- [Given instruction]
Rewrite the rows from the first line through the line with "genus: Phyllaplysia", changing each "common name" to "vernacular name" and keeping everything else the same.

[Dataset records]

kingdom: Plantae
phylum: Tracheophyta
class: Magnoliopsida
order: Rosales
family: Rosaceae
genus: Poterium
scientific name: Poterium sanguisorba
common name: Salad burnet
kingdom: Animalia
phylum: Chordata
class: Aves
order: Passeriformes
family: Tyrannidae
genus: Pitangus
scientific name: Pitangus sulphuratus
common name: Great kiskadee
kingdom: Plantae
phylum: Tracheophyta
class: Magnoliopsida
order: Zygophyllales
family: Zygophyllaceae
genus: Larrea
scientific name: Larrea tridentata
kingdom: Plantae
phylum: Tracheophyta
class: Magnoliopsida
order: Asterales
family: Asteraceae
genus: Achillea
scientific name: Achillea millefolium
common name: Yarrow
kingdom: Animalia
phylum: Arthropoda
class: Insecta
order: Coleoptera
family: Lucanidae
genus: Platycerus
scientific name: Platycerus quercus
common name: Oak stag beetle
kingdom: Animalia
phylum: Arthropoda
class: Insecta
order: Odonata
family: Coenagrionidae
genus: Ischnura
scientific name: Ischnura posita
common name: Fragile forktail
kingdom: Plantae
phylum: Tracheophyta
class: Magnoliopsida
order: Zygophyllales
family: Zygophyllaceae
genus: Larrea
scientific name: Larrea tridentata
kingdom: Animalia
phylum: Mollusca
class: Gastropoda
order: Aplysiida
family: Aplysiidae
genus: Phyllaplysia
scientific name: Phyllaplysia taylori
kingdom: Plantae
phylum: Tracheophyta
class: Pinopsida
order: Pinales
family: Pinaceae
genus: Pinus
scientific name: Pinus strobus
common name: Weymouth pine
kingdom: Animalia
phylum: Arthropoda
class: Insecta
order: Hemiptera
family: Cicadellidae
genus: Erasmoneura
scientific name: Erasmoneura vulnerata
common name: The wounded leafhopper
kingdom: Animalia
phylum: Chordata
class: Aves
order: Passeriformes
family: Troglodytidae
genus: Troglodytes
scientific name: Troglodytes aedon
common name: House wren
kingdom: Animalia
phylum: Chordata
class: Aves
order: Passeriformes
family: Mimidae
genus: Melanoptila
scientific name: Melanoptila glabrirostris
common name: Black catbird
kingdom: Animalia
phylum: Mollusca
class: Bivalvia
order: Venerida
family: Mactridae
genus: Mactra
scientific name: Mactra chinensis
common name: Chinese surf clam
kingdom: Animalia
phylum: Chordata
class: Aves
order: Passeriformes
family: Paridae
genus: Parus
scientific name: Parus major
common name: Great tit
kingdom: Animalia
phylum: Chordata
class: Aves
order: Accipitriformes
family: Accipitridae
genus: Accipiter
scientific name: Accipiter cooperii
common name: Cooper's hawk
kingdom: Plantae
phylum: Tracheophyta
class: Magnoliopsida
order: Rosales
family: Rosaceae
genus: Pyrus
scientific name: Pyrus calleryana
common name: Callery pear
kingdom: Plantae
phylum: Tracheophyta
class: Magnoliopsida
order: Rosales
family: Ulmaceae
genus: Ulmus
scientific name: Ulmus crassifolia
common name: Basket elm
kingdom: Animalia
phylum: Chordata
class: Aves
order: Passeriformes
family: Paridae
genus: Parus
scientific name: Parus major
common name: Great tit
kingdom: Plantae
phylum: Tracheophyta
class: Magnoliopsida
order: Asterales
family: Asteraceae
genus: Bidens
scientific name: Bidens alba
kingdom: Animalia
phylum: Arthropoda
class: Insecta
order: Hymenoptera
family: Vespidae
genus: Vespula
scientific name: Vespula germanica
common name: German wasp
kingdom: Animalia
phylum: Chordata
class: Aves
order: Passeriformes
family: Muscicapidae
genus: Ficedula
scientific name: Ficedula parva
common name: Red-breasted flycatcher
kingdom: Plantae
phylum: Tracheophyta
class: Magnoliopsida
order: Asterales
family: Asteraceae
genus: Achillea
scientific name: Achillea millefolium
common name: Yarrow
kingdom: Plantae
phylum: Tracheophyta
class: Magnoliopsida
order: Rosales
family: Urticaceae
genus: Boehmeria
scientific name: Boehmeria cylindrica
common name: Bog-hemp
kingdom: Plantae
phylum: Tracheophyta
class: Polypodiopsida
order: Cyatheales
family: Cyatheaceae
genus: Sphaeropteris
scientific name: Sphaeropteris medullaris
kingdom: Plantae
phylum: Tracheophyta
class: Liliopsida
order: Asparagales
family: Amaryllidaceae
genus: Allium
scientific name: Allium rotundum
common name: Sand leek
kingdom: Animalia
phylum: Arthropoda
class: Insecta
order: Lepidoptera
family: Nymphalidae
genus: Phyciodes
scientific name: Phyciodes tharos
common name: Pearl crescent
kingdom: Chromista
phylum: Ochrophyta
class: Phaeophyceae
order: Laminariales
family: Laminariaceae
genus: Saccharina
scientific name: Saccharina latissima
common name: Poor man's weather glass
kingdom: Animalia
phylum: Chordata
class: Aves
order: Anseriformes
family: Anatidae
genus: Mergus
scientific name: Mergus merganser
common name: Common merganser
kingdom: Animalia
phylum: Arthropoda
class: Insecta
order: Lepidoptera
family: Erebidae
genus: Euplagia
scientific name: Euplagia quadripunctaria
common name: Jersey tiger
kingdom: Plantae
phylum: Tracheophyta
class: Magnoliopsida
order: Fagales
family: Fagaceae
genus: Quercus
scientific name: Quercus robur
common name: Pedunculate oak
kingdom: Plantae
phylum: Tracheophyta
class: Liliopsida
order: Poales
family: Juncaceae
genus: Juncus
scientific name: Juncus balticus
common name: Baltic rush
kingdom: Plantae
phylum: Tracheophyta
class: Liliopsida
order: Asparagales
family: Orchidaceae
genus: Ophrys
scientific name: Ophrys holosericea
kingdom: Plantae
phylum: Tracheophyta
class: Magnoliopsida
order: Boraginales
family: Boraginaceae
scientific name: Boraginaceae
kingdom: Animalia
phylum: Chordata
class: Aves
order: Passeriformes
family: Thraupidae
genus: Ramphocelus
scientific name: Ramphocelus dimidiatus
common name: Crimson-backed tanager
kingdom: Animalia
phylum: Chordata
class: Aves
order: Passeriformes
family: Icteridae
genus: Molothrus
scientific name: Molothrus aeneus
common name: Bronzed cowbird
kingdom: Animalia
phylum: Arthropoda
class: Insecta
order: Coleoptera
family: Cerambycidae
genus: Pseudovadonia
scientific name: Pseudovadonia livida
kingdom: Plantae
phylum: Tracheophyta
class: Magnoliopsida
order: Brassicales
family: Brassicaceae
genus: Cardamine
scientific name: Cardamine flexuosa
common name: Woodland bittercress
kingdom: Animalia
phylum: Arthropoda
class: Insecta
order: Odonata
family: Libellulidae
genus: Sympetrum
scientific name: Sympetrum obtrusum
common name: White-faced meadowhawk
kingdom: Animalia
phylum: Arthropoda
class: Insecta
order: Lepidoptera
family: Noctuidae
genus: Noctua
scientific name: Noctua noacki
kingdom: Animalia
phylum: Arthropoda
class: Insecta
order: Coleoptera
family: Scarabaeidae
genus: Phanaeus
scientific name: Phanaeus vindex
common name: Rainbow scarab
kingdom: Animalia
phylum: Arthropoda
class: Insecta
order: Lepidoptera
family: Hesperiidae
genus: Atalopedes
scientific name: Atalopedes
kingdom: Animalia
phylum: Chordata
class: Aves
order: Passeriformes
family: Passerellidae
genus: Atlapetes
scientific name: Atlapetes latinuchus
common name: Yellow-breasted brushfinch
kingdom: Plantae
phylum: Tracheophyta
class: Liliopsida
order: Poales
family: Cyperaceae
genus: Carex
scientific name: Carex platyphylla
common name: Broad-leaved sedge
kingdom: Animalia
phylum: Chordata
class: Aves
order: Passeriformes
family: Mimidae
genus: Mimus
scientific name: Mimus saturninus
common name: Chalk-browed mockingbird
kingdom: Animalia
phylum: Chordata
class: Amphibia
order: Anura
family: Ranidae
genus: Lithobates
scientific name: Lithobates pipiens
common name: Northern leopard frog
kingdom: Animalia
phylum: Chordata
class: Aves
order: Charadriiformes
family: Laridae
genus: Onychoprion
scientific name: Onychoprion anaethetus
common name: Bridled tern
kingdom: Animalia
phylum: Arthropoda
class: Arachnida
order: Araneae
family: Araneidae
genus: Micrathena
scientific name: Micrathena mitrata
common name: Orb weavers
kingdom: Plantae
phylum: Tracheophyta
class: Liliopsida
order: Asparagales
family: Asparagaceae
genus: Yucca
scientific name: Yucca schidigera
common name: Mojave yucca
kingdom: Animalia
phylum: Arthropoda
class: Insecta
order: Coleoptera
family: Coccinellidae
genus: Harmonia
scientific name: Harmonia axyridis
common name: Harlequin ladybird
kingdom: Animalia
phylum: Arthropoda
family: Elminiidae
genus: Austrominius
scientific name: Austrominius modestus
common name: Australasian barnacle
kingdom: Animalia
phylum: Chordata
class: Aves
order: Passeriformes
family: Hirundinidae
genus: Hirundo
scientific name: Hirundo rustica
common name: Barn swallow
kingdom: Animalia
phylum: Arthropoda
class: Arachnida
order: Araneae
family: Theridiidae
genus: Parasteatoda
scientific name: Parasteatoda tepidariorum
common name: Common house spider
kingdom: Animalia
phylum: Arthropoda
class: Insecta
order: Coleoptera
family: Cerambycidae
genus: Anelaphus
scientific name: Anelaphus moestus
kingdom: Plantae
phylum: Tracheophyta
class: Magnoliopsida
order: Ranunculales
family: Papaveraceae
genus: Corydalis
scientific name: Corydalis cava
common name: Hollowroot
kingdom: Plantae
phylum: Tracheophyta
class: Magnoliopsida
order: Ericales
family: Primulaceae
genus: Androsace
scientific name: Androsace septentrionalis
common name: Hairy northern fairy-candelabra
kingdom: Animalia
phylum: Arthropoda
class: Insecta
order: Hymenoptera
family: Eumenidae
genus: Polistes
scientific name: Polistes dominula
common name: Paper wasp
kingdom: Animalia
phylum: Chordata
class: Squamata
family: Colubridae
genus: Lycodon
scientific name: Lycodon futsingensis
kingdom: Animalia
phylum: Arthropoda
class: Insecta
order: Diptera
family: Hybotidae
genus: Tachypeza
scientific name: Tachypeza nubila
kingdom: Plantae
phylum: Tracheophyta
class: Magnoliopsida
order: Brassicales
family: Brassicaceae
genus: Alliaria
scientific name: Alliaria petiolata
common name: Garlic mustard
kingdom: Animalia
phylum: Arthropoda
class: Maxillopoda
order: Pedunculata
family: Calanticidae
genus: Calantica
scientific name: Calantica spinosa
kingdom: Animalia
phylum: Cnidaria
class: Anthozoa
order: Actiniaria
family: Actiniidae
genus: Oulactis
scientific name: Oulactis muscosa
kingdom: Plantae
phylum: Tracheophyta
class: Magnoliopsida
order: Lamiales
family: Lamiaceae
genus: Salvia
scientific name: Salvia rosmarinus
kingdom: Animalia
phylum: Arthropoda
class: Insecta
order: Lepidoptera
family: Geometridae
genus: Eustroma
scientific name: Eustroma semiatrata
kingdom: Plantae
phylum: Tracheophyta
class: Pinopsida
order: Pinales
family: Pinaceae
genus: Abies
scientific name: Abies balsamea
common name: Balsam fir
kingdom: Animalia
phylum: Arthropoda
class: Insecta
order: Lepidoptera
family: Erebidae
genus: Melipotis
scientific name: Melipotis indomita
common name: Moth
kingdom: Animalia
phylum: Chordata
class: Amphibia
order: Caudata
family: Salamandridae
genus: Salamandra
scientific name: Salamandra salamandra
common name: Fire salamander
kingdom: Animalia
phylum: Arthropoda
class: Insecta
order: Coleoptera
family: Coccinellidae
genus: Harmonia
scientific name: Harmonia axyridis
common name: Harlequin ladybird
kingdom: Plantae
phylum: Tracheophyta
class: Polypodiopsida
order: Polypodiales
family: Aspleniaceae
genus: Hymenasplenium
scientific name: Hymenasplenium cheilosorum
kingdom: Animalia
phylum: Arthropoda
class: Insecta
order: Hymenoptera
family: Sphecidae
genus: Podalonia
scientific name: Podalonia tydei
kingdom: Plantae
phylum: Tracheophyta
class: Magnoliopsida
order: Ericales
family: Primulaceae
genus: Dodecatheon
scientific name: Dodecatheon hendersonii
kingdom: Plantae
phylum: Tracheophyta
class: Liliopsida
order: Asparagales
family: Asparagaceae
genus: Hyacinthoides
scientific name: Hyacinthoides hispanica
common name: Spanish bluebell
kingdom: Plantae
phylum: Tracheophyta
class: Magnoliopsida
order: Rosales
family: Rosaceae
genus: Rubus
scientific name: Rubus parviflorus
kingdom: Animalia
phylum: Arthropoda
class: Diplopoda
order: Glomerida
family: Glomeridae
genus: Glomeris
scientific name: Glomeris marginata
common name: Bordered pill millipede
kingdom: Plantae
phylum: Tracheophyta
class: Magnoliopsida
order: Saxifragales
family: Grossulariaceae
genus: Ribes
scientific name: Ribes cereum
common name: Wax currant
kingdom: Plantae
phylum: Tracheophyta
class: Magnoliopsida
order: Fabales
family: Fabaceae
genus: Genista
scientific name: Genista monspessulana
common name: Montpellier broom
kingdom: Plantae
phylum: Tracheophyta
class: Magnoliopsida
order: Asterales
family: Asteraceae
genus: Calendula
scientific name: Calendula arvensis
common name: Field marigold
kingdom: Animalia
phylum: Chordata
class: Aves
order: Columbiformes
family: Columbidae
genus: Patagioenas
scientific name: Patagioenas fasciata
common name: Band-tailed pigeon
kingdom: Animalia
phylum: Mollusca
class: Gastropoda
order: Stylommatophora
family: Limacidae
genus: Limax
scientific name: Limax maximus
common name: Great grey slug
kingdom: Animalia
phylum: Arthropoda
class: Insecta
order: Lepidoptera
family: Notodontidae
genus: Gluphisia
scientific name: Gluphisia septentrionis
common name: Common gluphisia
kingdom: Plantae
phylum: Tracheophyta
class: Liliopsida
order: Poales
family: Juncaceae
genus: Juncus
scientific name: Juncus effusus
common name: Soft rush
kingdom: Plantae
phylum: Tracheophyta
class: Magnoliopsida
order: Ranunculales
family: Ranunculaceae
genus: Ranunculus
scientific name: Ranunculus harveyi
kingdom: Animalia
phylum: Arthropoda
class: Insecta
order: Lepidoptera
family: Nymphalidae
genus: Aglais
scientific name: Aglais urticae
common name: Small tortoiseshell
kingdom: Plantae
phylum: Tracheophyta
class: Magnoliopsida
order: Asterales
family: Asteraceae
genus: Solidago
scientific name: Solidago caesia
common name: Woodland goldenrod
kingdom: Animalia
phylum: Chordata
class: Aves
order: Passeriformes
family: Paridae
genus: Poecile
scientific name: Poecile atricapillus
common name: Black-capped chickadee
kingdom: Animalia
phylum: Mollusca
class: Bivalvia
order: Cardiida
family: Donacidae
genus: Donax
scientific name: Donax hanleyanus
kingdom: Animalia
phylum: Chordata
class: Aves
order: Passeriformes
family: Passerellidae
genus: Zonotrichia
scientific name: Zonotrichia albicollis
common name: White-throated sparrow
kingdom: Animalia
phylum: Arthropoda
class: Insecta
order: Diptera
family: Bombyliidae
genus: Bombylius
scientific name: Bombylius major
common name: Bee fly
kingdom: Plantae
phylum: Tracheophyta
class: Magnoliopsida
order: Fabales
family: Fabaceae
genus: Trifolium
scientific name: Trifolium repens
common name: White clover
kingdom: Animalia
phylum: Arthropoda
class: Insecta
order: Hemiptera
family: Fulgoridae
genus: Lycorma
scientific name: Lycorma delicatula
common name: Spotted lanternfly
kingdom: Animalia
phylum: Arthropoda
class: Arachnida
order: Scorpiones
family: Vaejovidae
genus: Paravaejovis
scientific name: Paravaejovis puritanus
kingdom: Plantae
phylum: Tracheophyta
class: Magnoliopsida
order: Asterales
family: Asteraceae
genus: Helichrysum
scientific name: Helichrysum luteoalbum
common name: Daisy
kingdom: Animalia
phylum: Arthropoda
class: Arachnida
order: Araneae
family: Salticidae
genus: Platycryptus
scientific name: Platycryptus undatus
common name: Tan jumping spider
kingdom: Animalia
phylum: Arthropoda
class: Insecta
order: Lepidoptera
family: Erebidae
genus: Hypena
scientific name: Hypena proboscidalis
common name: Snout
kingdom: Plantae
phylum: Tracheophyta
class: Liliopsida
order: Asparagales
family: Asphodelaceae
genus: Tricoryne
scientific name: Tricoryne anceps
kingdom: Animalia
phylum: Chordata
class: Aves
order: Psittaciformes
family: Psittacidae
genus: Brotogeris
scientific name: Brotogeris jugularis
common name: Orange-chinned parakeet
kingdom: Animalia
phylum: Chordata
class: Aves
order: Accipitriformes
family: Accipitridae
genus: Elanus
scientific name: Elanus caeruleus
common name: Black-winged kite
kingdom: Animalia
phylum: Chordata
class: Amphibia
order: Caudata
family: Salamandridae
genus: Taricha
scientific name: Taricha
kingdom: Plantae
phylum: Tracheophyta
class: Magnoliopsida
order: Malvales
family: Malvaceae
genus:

- [Response]
kingdom: Plantae
phylum: Tracheophyta
class: Magnoliopsida
order: Rosales
family: Rosaceae
genus: Poterium
scientific name: Poterium sanguisorba
vernacular name: Salad burnet
kingdom: Animalia
phylum: Chordata
class: Aves
order: Passeriformes
family: Tyrannidae
genus: Pitangus
scientific name: Pitangus sulphuratus
vernacular name: Great kiskadee
kingdom: Plantae
phylum: Tracheophyta
class: Magnoliopsida
order: Zygophyllales
family: Zygophyllaceae
genus: Larrea
scientific name: Larrea tridentata
kingdom: Plantae
phylum: Tracheophyta
class: Magnoliopsida
order: Asterales
family: Asteraceae
genus: Achillea
scientific name: Achillea millefolium
vernacular name: Yarrow
kingdom: Animalia
phylum: Arthropoda
class: Insecta
order: Coleoptera
family: Lucanidae
genus: Platycerus
scientific name: Platycerus quercus
vernacular name: Oak stag beetle
kingdom: Animalia
phylum: Arthropoda
class: Insecta
order: Odonata
family: Coenagrionidae
genus: Ischnura
scientific name: Ischnura posita
vernacular name: Fragile forktail
kingdom: Plantae
phylum: Tracheophyta
class: Magnoliopsida
order: Zygophyllales
family: Zygophyllaceae
genus: Larrea
scientific name: Larrea tridentata
kingdom: Animalia
phylum: Mollusca
class: Gastropoda
order: Aplysiida
family: Aplysiidae
genus: Phyllaplysia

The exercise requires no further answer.